Life e o trabalho interpretativo de Robert Pattinson

Ana Flavia Gerhardt - 23 de novembro de 2017

No último Festival de Cannes, o filme Bom comportamento (título original: Good time) recebeu grande atenção do público e da crítica por conta do caprichado trabalho de direção dos irmãos Josh e Bennie Safdie (este último integrando o elenco com notável atuação) e, sobretudo, pelo protagonista desenvolvido por Robert Pattinson, ator conhecido do grande público pela participação na quadrilogia Crepúsculo.

Em Bom comportamento, que recebeu crítica de Matheus Fiore, Pattinson impressionou pela performance complexa e absolutamente entregue de um rapaz que vive nas esferas sociais marginais de Nova Iorque. No filme, Connie, o rapaz, passa uma noite infernal tentando a todo custo encontrar dinheiro para pagar a fiança do irmão com déficit cognitivo, que, por sua culpa, acabou preso após um assalto frustrado. Ainda sendo (sem propósito, a meu ver) comparado ao inacreditável Edward Cullen de Crepúsculo, o ator vem trilhando caminhos artísticos merecedores de atenção, com escolhas profissionais acertadíssimas e não limitadas ao protagonismo, como em Z – A cidade perdida,  de James Gray, também discutido por Matheus Fiore e por mim. Antes disso, crítica e público já haviam notado um Robert Pattinson diferente em filmes como Cosmópolis, de David Cronemberg (2012), e A infância de um líder, de Brady Corbet (2015).

O argumento de que Pattinson age assim para apagar da memória de cinéfilos e críticos seu início de carreira me parece insignificante perto da constatação de que os inúmeros recursos expressivos que ele tem demonstrado em cada trabalho falam por si.

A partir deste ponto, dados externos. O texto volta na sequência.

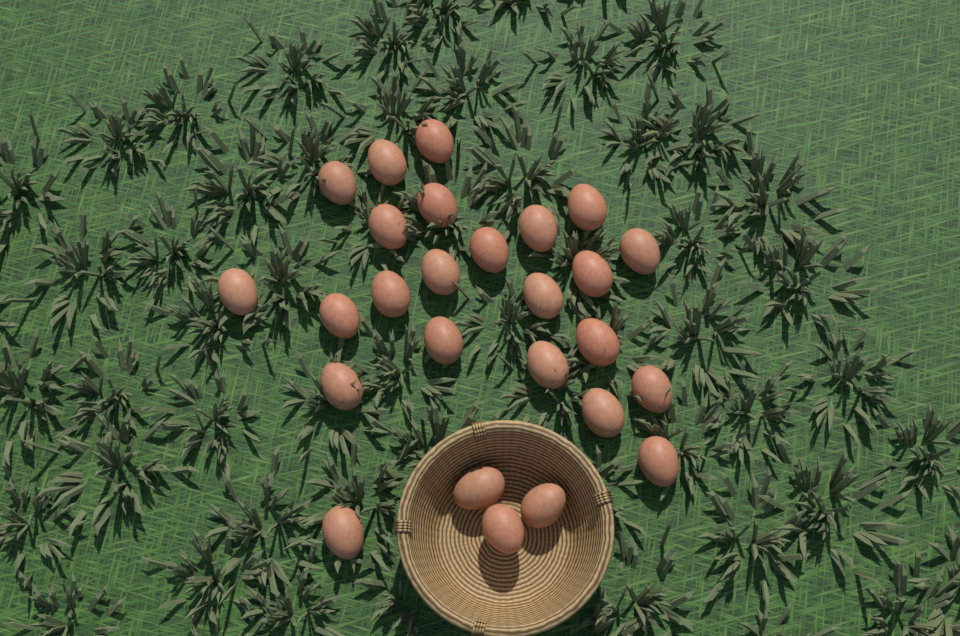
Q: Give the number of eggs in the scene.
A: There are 26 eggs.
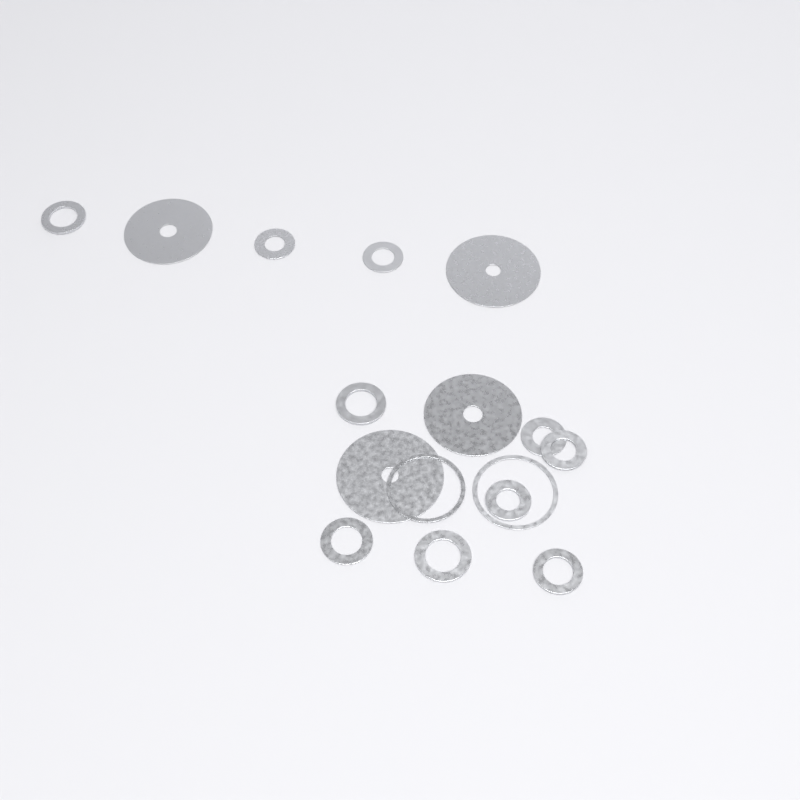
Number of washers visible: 16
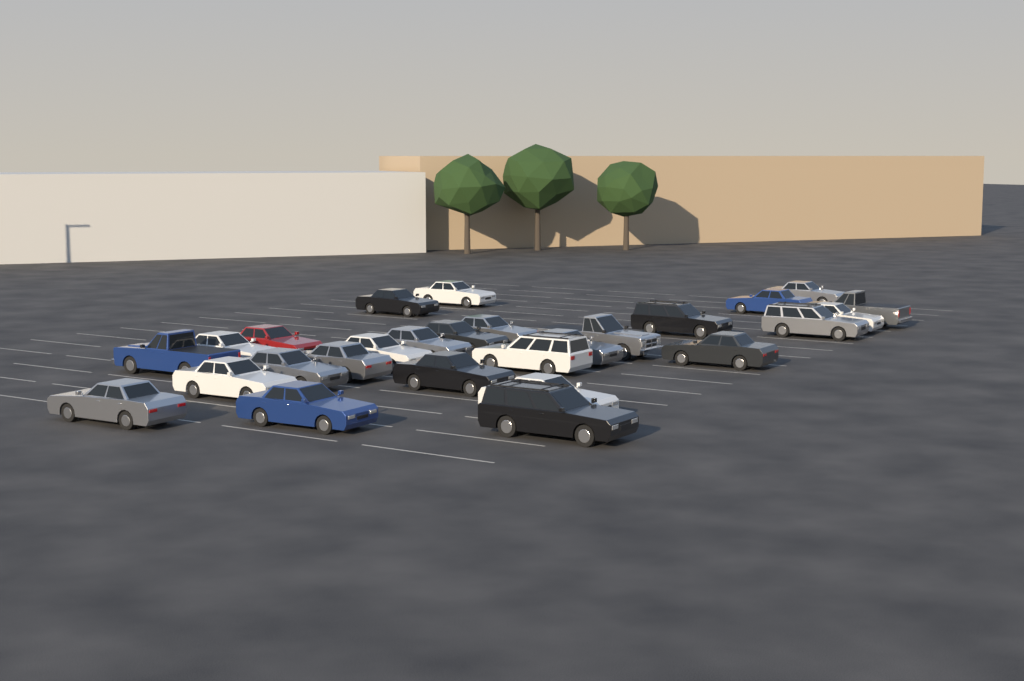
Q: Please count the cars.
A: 27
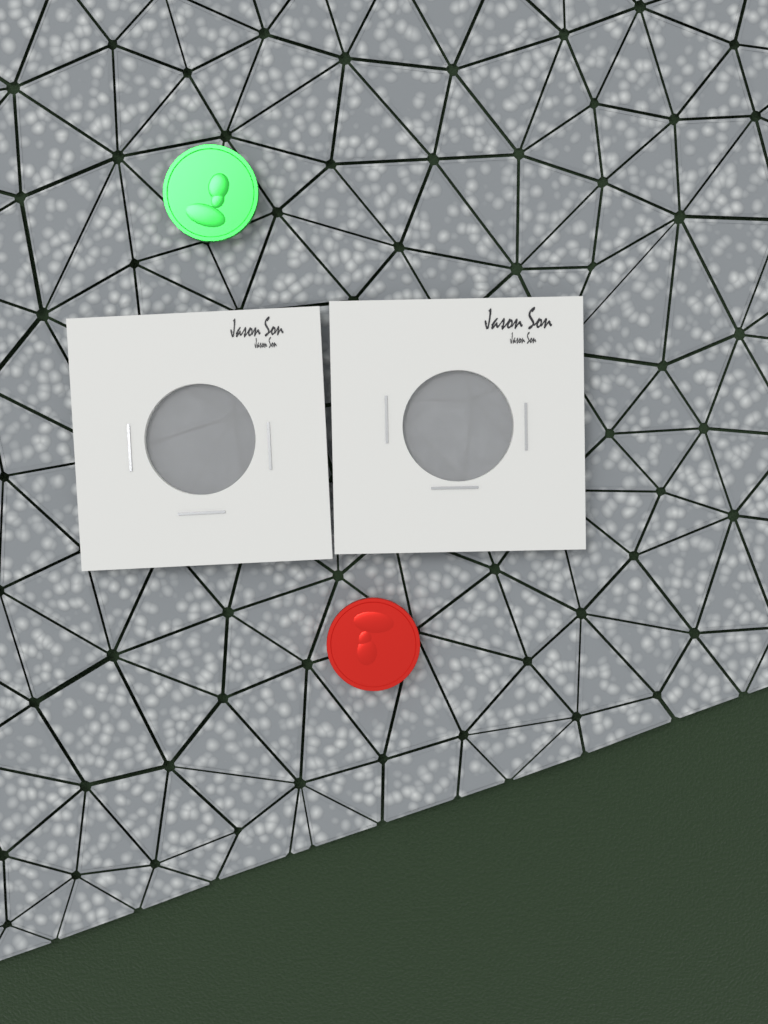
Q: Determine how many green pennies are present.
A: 1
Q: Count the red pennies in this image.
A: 1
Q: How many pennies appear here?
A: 2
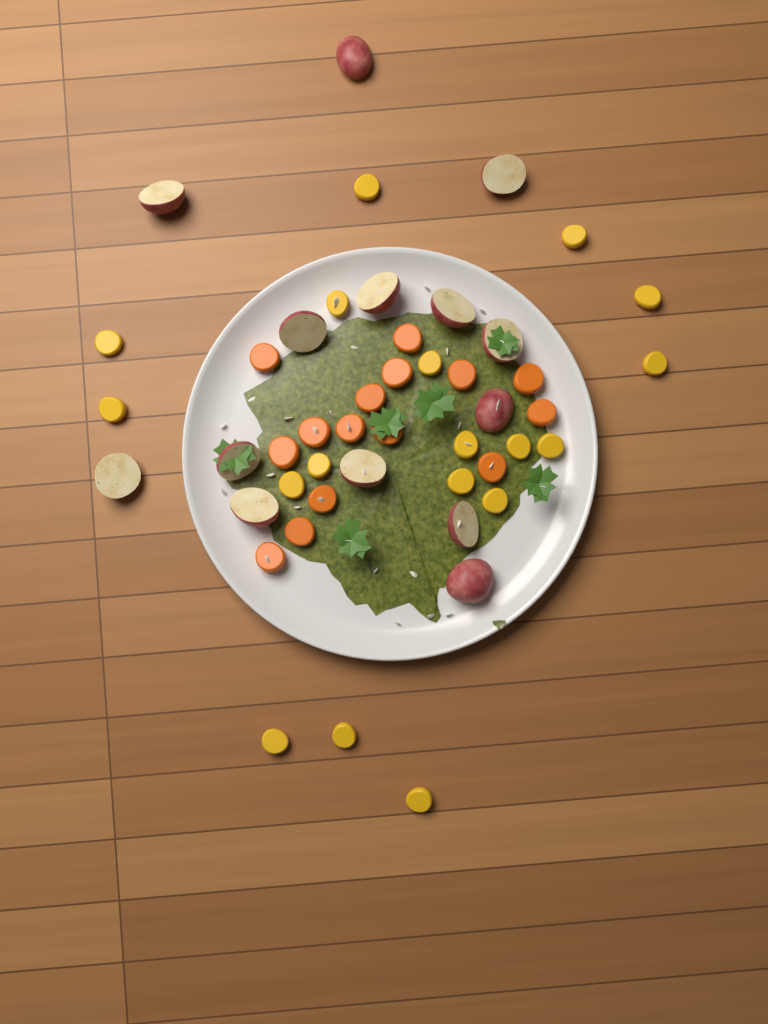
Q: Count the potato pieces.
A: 14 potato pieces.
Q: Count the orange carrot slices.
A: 15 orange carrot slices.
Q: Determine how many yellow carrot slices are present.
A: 18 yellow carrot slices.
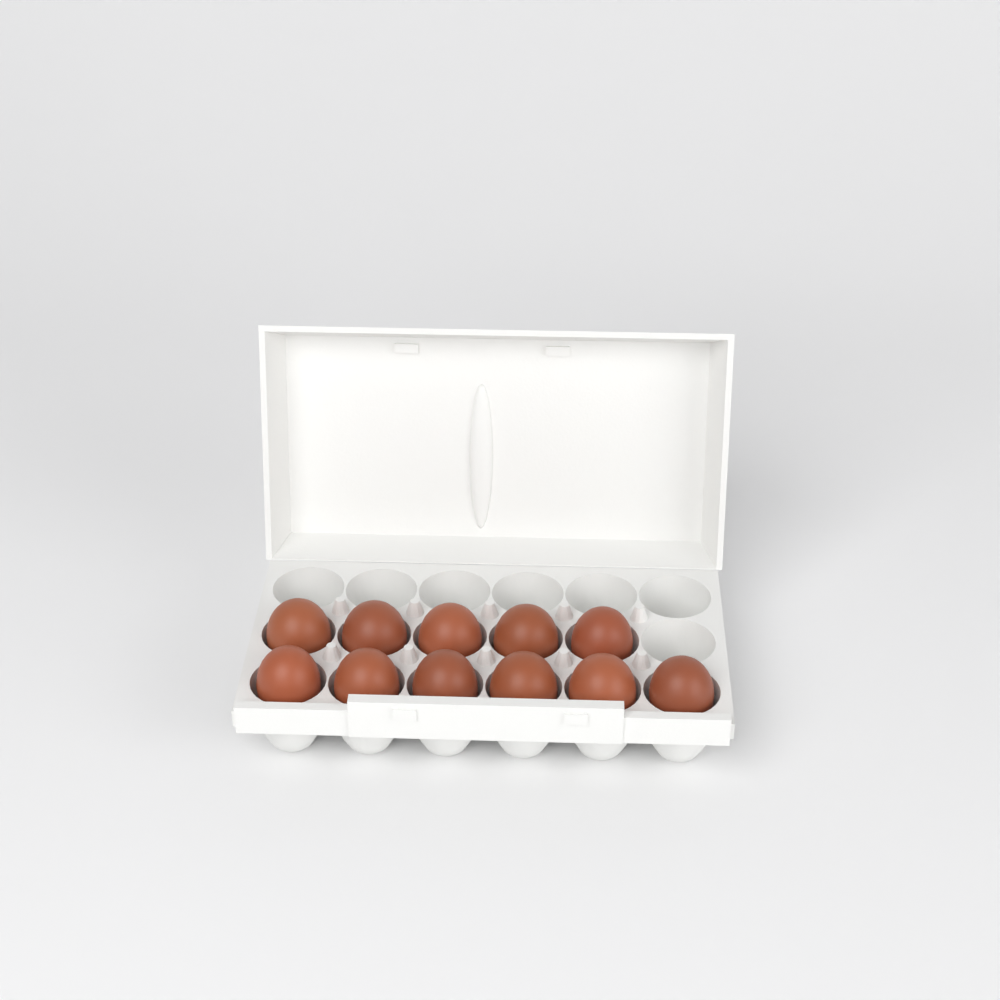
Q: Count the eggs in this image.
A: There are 11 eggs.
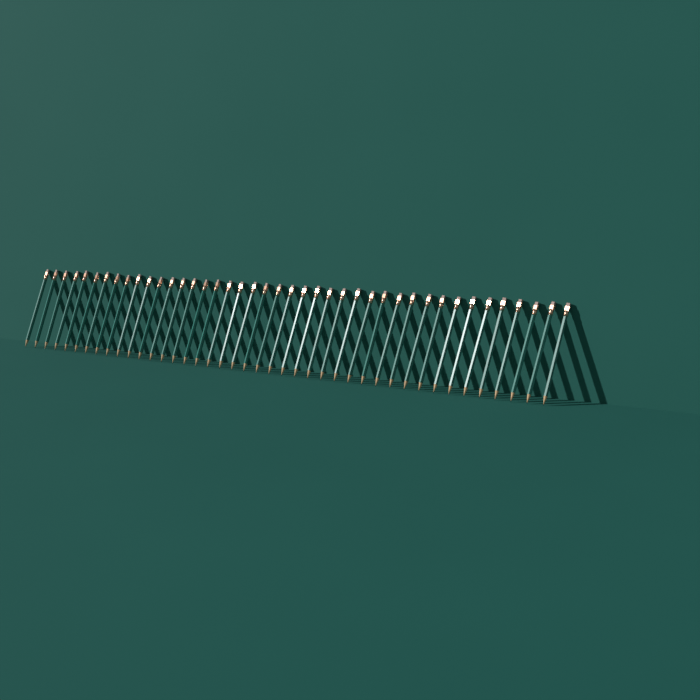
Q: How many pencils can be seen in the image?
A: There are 42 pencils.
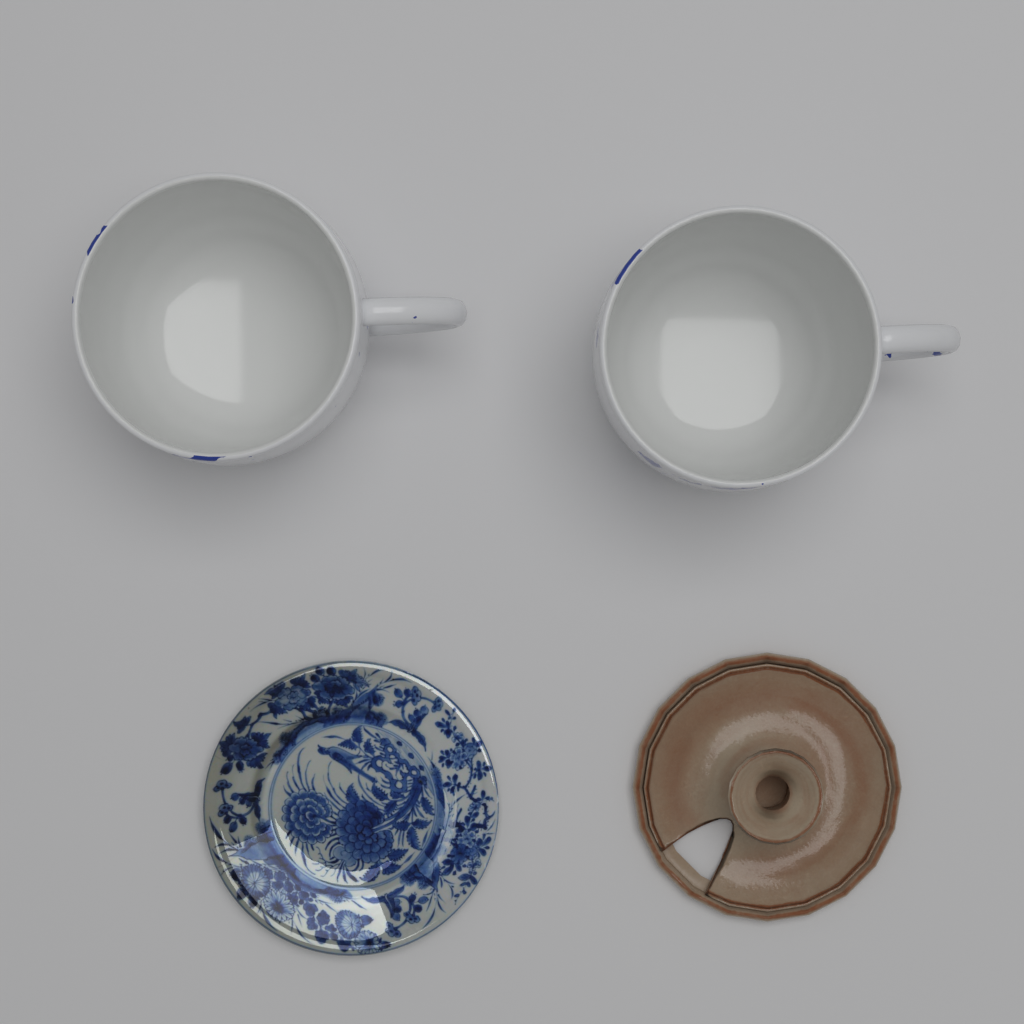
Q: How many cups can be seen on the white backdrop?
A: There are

Por essa razão, não estarei preocupada aqui com Edward Cullen, mas sim com o que veio depois, para evidenciar que, dois anos antes de Bom comportamento, com o filme Life: um retrato de James Dean, dirigido por Anton Corbijn, o ator já se encontrava em um patamar diferenciado de maturidade artística e técnica.

A desconstrução de James Dean

Life relata alguns dias da vida de James Dean (Dane DeHaan) na companhia do fotógrafo Dennis Stock (Robert Pattinson), entre o lançamento do filme Vidas Amargas (East of Eden) e o início das filmagens de Juventude transviada (Rebel without a cause), em 1955. Reconhecido por Hollywood como grande promessa, Dean foi mostrado por DeHaan, na primeira metade do filme, como um pós-adolescente entediado e preguiçoso, demonstrando desprezo pelo mundo de glamour que o rodeava e pelas pessoas que viviam nele. O encontro com Stock, que manifestou o desejo de realizar um ensaio fotográfico sobre ele para a Revista Life, e os dias que passaram juntos executando esse trabalho dão espaço a DeHaan para oferecer, na segunda metade do filme, um outro James Dean: uma pessoa afeita a sentimentos pessoais ternos e verdadeiros e a práticas simples de vida – família, ações conjuntas, rotinas cotidianas.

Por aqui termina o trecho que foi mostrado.